Per quanto riguarda il secondo aggeggio… Beh, questo non sembra neanche avere qualcosa a che fare con la robotica, a prima vista. Anzi, ad essere proprio sincero subito ho pensato che qualcuno stesse creando un cuore alieno da usare in un film di fantascienza a basso costo. Si tratta di una palla di silicone, riempita con uno strato di particelle e con al centro un attuatore. Cambiando la rigidità della “pelle” e gonfiando e sgonfiando alcuni settori del suo corpo questo coso è in grado di… Rotolare. Lentamente.

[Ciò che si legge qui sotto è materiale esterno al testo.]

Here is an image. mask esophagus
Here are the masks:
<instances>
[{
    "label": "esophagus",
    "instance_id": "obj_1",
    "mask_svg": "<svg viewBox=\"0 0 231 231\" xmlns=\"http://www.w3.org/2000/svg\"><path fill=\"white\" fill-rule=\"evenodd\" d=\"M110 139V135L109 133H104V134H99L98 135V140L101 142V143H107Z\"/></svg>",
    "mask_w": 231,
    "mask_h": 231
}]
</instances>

Certo, probabilmente non è quello che potremmo considerare un traguardo impressionante, ma si tratta comunque di un prototipo di un prototipo, un’early alpha se vogliamo. Vedremo cosa ne nascerà una volta che la tecnologia sia stata affinata, l’obiettivo pare sia di creare robot infiltratori che grazie al loro corpo a geometria variabile siano in grado di intrufolarsi ovunque. Purtroppo ormai lo associo alla xenobiologia, e quindi non posso fare a meno di immaginarmelo dentro al torace di qualche alieno su un tavolo da autopsia, coperto da icore repellente e pulsante di luce maligna.

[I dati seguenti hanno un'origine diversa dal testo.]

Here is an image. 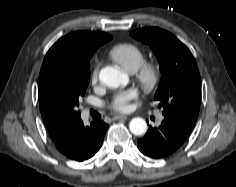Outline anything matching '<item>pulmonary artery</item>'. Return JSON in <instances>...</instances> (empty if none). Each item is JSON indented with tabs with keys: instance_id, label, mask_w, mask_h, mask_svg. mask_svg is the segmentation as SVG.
<instances>
[{
	"instance_id": "e3ab8cb5",
	"label": "pulmonary artery",
	"mask_w": 236,
	"mask_h": 187,
	"mask_svg": "<svg viewBox=\"0 0 236 187\" xmlns=\"http://www.w3.org/2000/svg\"><path fill=\"white\" fill-rule=\"evenodd\" d=\"M162 119H163V117H162V115H160V116L158 117V123H160V122L162 121Z\"/></svg>"
}]
</instances>
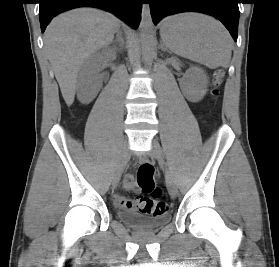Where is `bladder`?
Returning a JSON list of instances; mask_svg holds the SVG:
<instances>
[{"instance_id": "31cf9c89", "label": "bladder", "mask_w": 279, "mask_h": 267, "mask_svg": "<svg viewBox=\"0 0 279 267\" xmlns=\"http://www.w3.org/2000/svg\"><path fill=\"white\" fill-rule=\"evenodd\" d=\"M118 218L121 222L133 229L151 232L167 224L170 220V215L165 213L163 215L150 217L133 210H126L119 212Z\"/></svg>"}]
</instances>
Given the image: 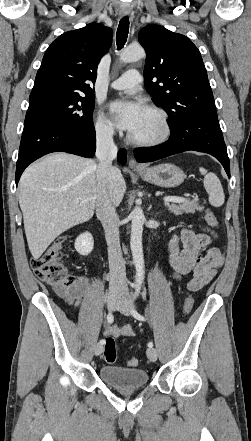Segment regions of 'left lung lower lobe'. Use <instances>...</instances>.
I'll use <instances>...</instances> for the list:
<instances>
[{"label": "left lung lower lobe", "instance_id": "1", "mask_svg": "<svg viewBox=\"0 0 251 441\" xmlns=\"http://www.w3.org/2000/svg\"><path fill=\"white\" fill-rule=\"evenodd\" d=\"M194 150L217 158L230 178V164L217 116L195 115L171 129L167 142L134 150L137 162H151L184 151Z\"/></svg>", "mask_w": 251, "mask_h": 441}]
</instances>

Il problema principale di tutti i robot, alla fin fine, è l’alimentazione. Per avere maggiore autonomia qualunque apparecchio ha bisogno di batterie più grandi. Ma batterie più grandi significano un peso maggiore, e quindi un telaio più robusto e attuatori più potenti. Di conseguenza per muoversi ha bisogno di più energia, quindi batterie più grandi eccetera. Il problema è stato finora affrontato in due modi diversi – da una parte un tentativo di rendere le batterie più capienti e potenti riducendo al contempo peso e dimensioni, dall’altra il ricorso a forme alternative di alimentazione, per esempio l’energia solare.

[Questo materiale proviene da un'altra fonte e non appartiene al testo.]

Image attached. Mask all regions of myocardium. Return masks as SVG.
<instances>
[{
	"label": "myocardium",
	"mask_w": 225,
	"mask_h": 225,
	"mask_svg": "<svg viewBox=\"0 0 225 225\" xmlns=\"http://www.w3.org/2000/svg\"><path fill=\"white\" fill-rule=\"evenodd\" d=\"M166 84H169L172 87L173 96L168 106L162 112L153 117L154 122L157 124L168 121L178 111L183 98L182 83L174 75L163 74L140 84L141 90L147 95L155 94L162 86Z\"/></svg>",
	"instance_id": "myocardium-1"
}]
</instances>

Un’azienda in Florida è andata oltre, progettando un robot da utilizzare in missioni militari di esplorazione, sorveglianza e ricognizione in grado di ricavare energia dalla “digestione” di materia organica. Si chiama EATR, Energetically Autonomous Tactical Robot, che vuol dire Visto Quanto Siamo Spiritosi Nello Scegliere I Nomi? Diffusasi la notizia, è stato immediato allarme tra tutti gli emuli di Sarah Connor e Neo, convinti che questo sia il primo passo verso la formazione di un ibrido tra Skynet e The Matrix, il quale creerà robot assassini che viaggeranno nel tempo nutrendosi dell’energia degli esseri umani. Dato che non è stato sufficiente far notare a queste persone che l’idea non aveva senso nei due film, figuriamoci nella realtà, l’azienda è stata costretta a diramare un comunicato con il quale puntualizza che per “materia biologica” intendevano biomassa vegetale, con buona pace di chi già si stava armando.
Ah, vi siete chiesti chi sta finanziando lo sviluppo di questi ultimi due robot? La riposta è DARPA, la Defense Advanced Research Projects Agency, agenzia governativa USA che distribuisce fondi per la ricerca mirata allo sviluppo di nuove tecnologie da utilizzare in ambito militare. Vi sentite tranquilli?